Study finds major shortcomings in Air Force processes to test AI technologies

The authors emphasized the challenges in assessing whether an AI-enabled system will work as it’s intended are not unique to the Air Force, and are common across...

The Air Force has big ambitions for incorporating artificial intelligence into warfighting. But there’s one big problem: As of now, the service doesn’t have the processes or infrastructure to test and evaluate AI with nearly the same rigor it’s long used and demanded for its less intelligent weapons systems.

That assessment is one of the key findings of a more than year-long study by the National Academies of Sciences, Engineering and Medicine (NAS), whose authors emphasized the challenges in assessing whether an AI-enabled system will work as it’s intended are not unique to the Air Force, but rather, are common across federal agencies.

One of the biggest challenges the Air Force faces is that its test and evaluation infrastructure is designed to put physical weapons systems through their paces at defined points in time, before they’ve been fielded. In that process, once a bomber or fighter has been deemed suitable and effective for its missions, it’s turned over to the operational community.

But that’s simply not how AI works, said May Casterline, a co-chair of the committee that conducted the study at the Air Force’s request. Instead, testing and evaluation has to keep happening for as long as the system is being employed in the real world.

“AI constantly needs to be retrained with new data that it sees out in the field. It responds and changes to what you’re asking it to do by being retrained with new data in a continuous retraining cycle, and you really want that to happen at the pace at which things are changing on the ground,” Casterline, who is also a data scientist at Nvidia, said in an interview with Federal News Network. “You have to have a test infrastructure that can keep up with that pace, but the current approach is much more serial, with defined milestones that take longer timelines to execute. And you just will not be able to adapt to the changes in operations as fast as you would like using those mechanisms.”

The recognition of the need to treat AI differently for testing and evaluation purposes isn’t strictly new. The National Security Commission on Artificial Intelligence also cautioned in its final 2021 report that DoD would need to adapt its approaches “so that when AI systems are composed into systems-of-systems their interaction does not lead to unexpected negative outcomes.”

But the NAS study emphasizes that producing test results officials can feel confident about will require sweeping changes across the Air Force’s test and evaluation infrastructure, including more funding to model and simulate how algorithms might behave when they encounter new data, new ways to curate and collect that data into the T&E “pipeline,” a major emphasis on understanding human-machine interfaces in the military context, and developing a workforce that understands how to test and employ AI models.

And none of that is likely to happen unless the Air Force appoints a very senior official — a “champion,” as the study puts it — who has the authority to lead those changes.
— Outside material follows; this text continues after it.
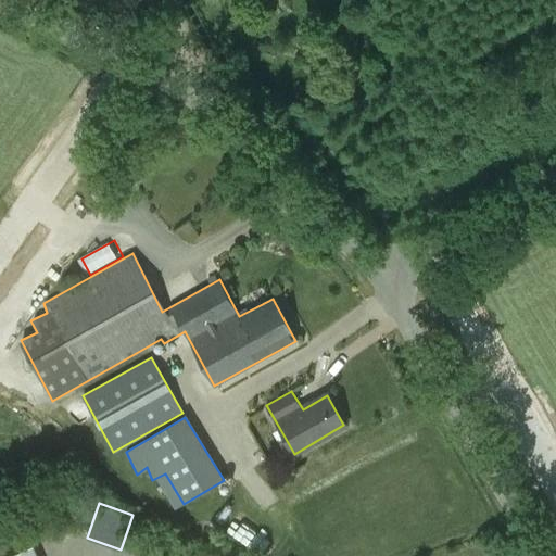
[(48,555),(43,544),(9,555),(48,555)]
That person needs to be a general officer or senior executive, the NAS panel found.

“The original questions the Air Force asked us to study were fairly narrow, but it turns out that T&E is so pervasive that when you really start to pick apart the implications of testing, evaluation and operationalizing AI, you realize how many places within the department will have to get involved and change and modify,” Casterline said. “So you really need a single person who has the responsibilities, authorities and liabilities to add rigor to the T&E approaches across the department.”

The NAS study found the Air Force and the broader DoD can likely learn lessons from the commercial sector. After all, it’s not as though no one’s tried to incorporate real-world operational data into a continuous testing and improvement cycle. Automakers, for example, are doing that right now with AI-enabled safety-critical systems with an approach sometimes called “AIOps,” similar in concept to the DevSecOps philosophy that’s used for continuous security improvements in software.
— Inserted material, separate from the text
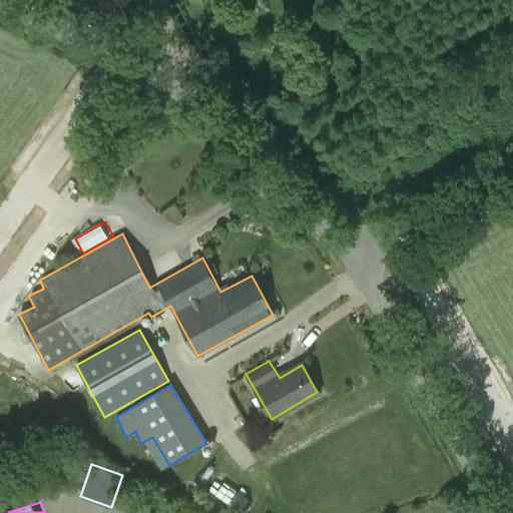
All buildings are outlined.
But there are major differences in the Defense space that keep those approaches from mapping directly onto military systems, so to a large extent, the Air Force and the rest of DoD will need to reinvent their testing and evaluation infrastructure to deal with the AI challenge, the authors found.

“Commercial industry has solved a lot of the technology hurdles that are going to be required. There are core components and practices that can be looked at as parts of the blueprint, and there are examples of AIOps in industry,” Casterline said. “But there are areas where DoD-specific deployments start to break that model.”

For instance, the kinds of data an AI-enabled system might ingest in the real world are likely to be in parts of the globe where it’s not easy to simply upload them to central location for further analysis, like a commercial company might.

“That breaks with sort of the traditional commercial model that backhauls everything to a cloud, perhaps, and does it all in house. The next place it gets challenging, is that there are really extreme size, weight and power constraints that are very unique to DoD because of the ruggedization and environmental conditions. There are also a lot of security requirements. And there’s also a lot of bespoke phenomenology that has to be modeled to really create the simulation capability to deal with edge cases and retraining of these models for rare events. You won’t get that from commercial, but you can certainly look at them as an example and then have the department and the industrial base invest in those gaps to make that model work within the [defense] ecosystem.”